Furthermore, Seller hereby certifies that no employee, agent, subcontractor
or representative performing services hereunder is listed in the Federal
General Services Administration’s “List of Parties Excluded
from Federal Procurement or Nonprocurement Programs” or in the Office
of Inspector General’s “List of Excluded Individuals/Entities
(LEIE).” Seller shall notify Buyer immediately in the event that
any of the aforementioned certifications becomes untrue, or if Seller
is the subject of a government investigation that could lead to one or
more certifications becoming untrue.
- MISCELLANEOUS. Assignment: The relationship of the Buyer and Seller is
that of independent contractors, and the obligations are personal to Buyer
and Seller. iIf Seller delegates or assigns any duties or claims under
the PO without Buyer’s prior written consent, then Buyer will have
the right to cancel all of Buyer’s obligations under the PO, without
liability or cost to Buyer. Governing Law and Attorney Fees: This PO will
be governed by and construed in accordance with the laws of the Commonwealth
of Virginia. Seller consents to personal jurisdiction in the Commonwealth
of Virginia. Venue for any dispute arising out of the PO, or the subject
matter hereof, or related directly or indirectly to the foregoing, will
be in the Commonwealth of Virginia. In any litigation, arbitration, mediation,
or other legal proceeding relating to the PO, the prevailing party will
be entitled to recover from the other party its reasonable attorney fees
together with reasonable expenses and costs incurred therein. Identification:
Without Buyer’s prior written consent, Seller will not engage in
promotion or publicity related to the PO, or make public use of any copy
or semblance of any trade name, trademark, service mark, insignia, symbol,
or logo of Buyer. Limitation of Damages: IN NO EVENT WILL BUYER BE LIABLE
FOR ANY CONSEQUENTIAL, SPECIAL, INCIDENTAL OR INDIRECT DAMAGES, INCLUDING
WITHOUT LIMITATION LOST PROFITS, RELATED TO THIS PO. Notices: All notices
required or permitted to be given hereunder shall be in writing, shall
refer to the PO, and shall be delivered by hand, or dispatched by prepaid
overnight courier or by U.S. Postal Service, postage prepaid, with a courtesy
copy sent to contracts@mwhc.com and supplychainsolutions@mwhc.com. Partial
Invalidity; Nonwaiver: If any provision of the PO is or becomes void or
unenforceable by force or operation of law, the other provisions will
remain valid and enforceable.

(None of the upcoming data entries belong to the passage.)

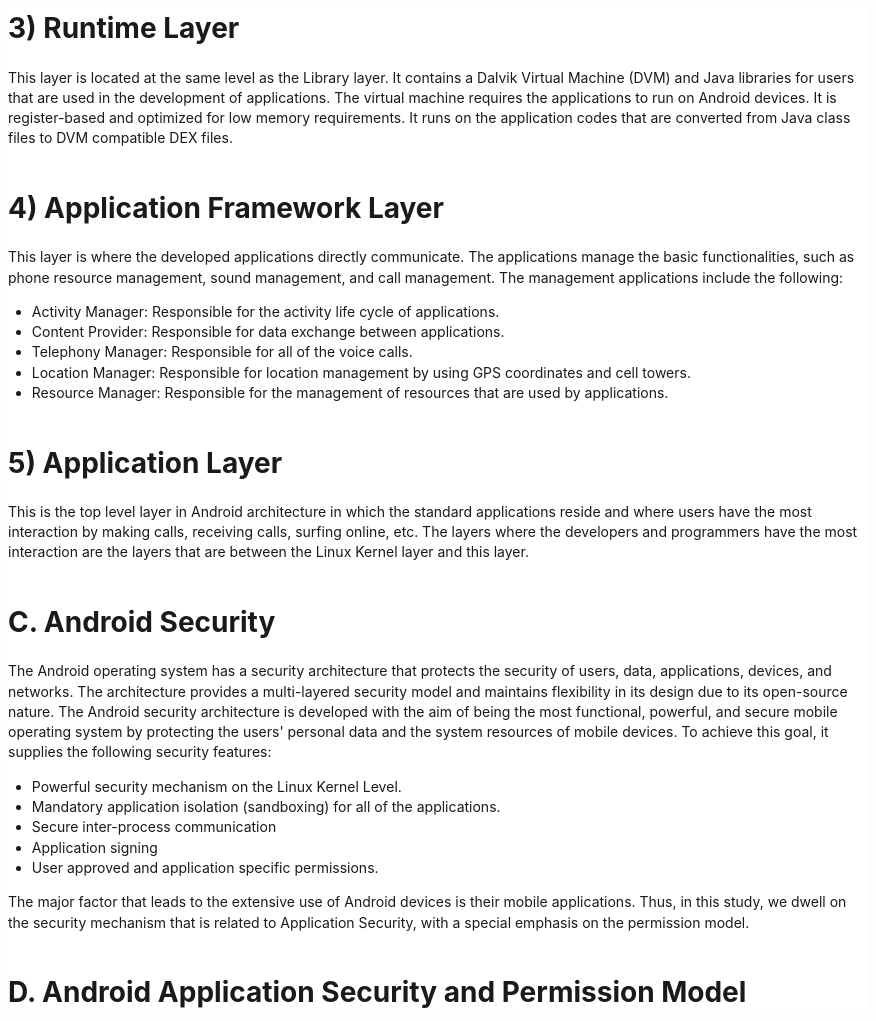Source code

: # 3) Runtime Layer

This layer is located at the same level as the Library layer. It contains a Dalvik Virtual Machine (DVM) and Java libraries for users that are used in the development of applications. The virtual machine requires the applications to run on Android devices. It is register-based and optimized for low memory requirements. It runs on the application codes that are converted from Java class files to DVM compatible DEX files.

# 4) Application Framework Layer

This layer is where the developed applications directly communicate. The applications manage the basic functionalities, such as phone resource management, sound management, and call management. The management applications include the following:

- Activity Manager: Responsible for the activity life cycle of applications.
- Content Provider: Responsible for data exchange between applications.
- Telephony Manager: Responsible for all of the voice calls.
- Location Manager: Responsible for location management by using GPS coordinates and cell towers.
- Resource Manager: Responsible for the management of resources that are used by applications.

# 5) Application Layer

This is the top level layer in Android architecture in which the standard applications reside and where users have the most interaction by making calls, receiving calls, surfing online, etc. The layers where the developers and programmers have the most interaction are the layers that are between the Linux Kernel layer and this layer.

# C. Android Security

The Android operating system has a security architecture that protects the security of users, data, applications, devices, and networks. The architecture provides a multi-layered security model and maintains flexibility in its design due to its open-source nature. The Android security architecture is developed with the aim of being the most functional, powerful, and secure mobile operating system by protecting the users' personal data and the system resources of mobile devices. To achieve this goal, it supplies the following security features:

- Powerful security mechanism on the Linux Kernel Level.
- Mandatory application isolation (sandboxing) for all of the applications.
- Secure inter-process communication
- Application signing
- User approved and application specific permissions.

The major factor that leads to the extensive use of Android devices is their mobile applications. Thus, in this study, we dwell on the security mechanism that is related to Application Security, with a special emphasis on the permission model.

# D. Android Application Security and Permission Model
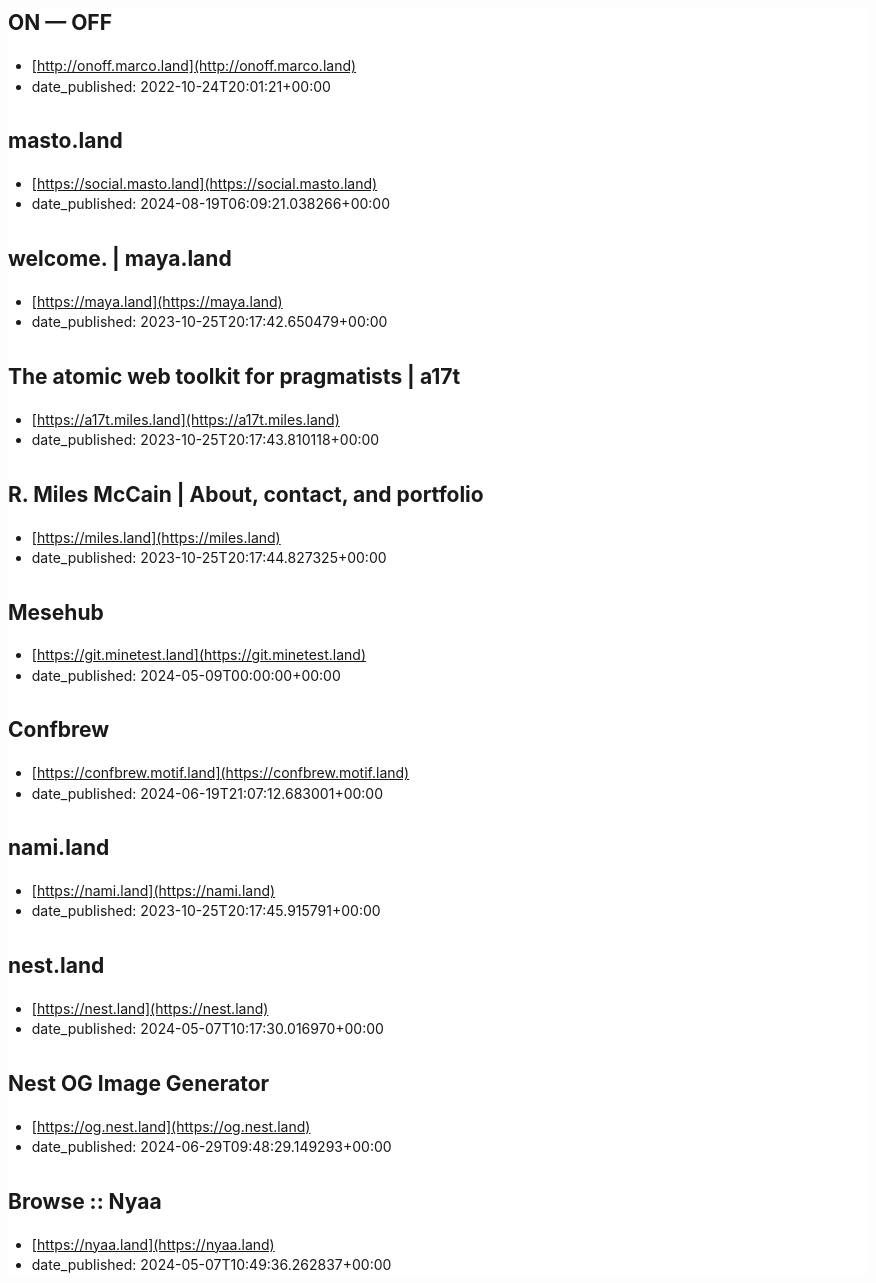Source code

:  ## ON — OFF
 - [http://onoff.marco.land](http://onoff.marco.land)
 - date_published: 2022-10-24T20:01:21+00:00

 ## masto.land
 - [https://social.masto.land](https://social.masto.land)
 - date_published: 2024-08-19T06:09:21.038266+00:00

 ## welcome. | maya.land
 - [https://maya.land](https://maya.land)
 - date_published: 2023-10-25T20:17:42.650479+00:00

 ## The atomic web toolkit for pragmatists | a17t
 - [https://a17t.miles.land](https://a17t.miles.land)
 - date_published: 2023-10-25T20:17:43.810118+00:00

 ## R. Miles McCain | About, contact, and portfolio
 - [https://miles.land](https://miles.land)
 - date_published: 2023-10-25T20:17:44.827325+00:00

 ## Mesehub
 - [https://git.minetest.land](https://git.minetest.land)
 - date_published: 2024-05-09T00:00:00+00:00

 ## Confbrew
 - [https://confbrew.motif.land](https://confbrew.motif.land)
 - date_published: 2024-06-19T21:07:12.683001+00:00

 ## nami.land
 - [https://nami.land](https://nami.land)
 - date_published: 2023-10-25T20:17:45.915791+00:00

 ## nest.land
 - [https://nest.land](https://nest.land)
 - date_published: 2024-05-07T10:17:30.016970+00:00

 ## Nest OG Image Generator
 - [https://og.nest.land](https://og.nest.land)
 - date_published: 2024-06-29T09:48:29.149293+00:00

 ## Browse :: Nyaa
 - [https://nyaa.land](https://nyaa.land)
 - date_published: 2024-05-07T10:49:36.262837+00:00
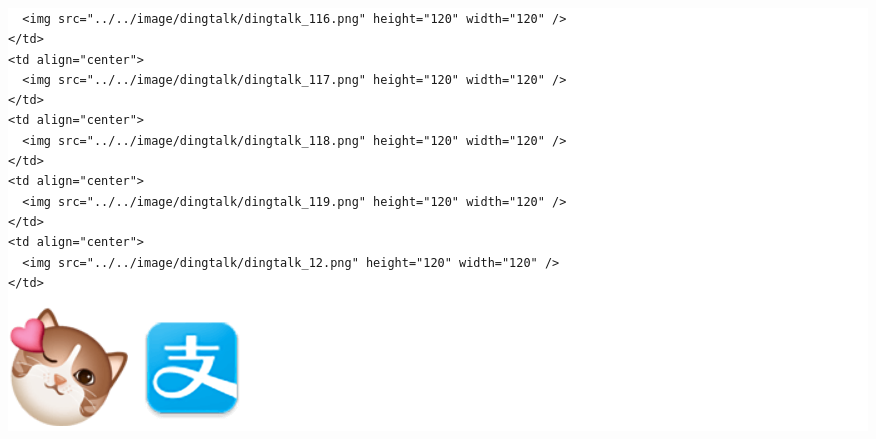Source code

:       <img src="../../image/dingtalk/dingtalk_116.png" height="120" width="120" />
    </td>
    <td align="center">
      <img src="../../image/dingtalk/dingtalk_117.png" height="120" width="120" />
    </td>
    <td align="center">
      <img src="../../image/dingtalk/dingtalk_118.png" height="120" width="120" />
    </td>
    <td align="center">
      <img src="../../image/dingtalk/dingtalk_119.png" height="120" width="120" />
    </td>
    <td align="center">
      <img src="../../image/dingtalk/dingtalk_12.png" height="120" width="120" />
    </td>
  </tr>
  <tr>
    <td align="center">
      <img src="../../image/dingtalk/dingtalk_120.png" height="120" width="120" />
    </td>
    <td align="center">
      <img src="../../image/dingtalk/dingtalk_121.png" height="120" width="120" />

The failure of either party to enforce any
of its rights under the PO will not constitute a waiver of such rights
or of any other rights under the PO Remedies: No remedy conferred by any
of the specific provisions of the PO is intended to be exclusive of any
other remedy, and each and every remedy will be cumulative and will be
in addition to every other remedy given hereunder, now or hereafter, existing
at law, in equity, by statute or otherwise. The election of any one or
more remedies by either party will not constitute a waiver of the right
to pursue other available remedies. Seller Cooperation: Seller agrees
to cooperate with Buyer in any instance involving a report or complaint
under the Safe Medical Devices Act or other applicable law by providing
information useful or necessary in connection with such report or complaint.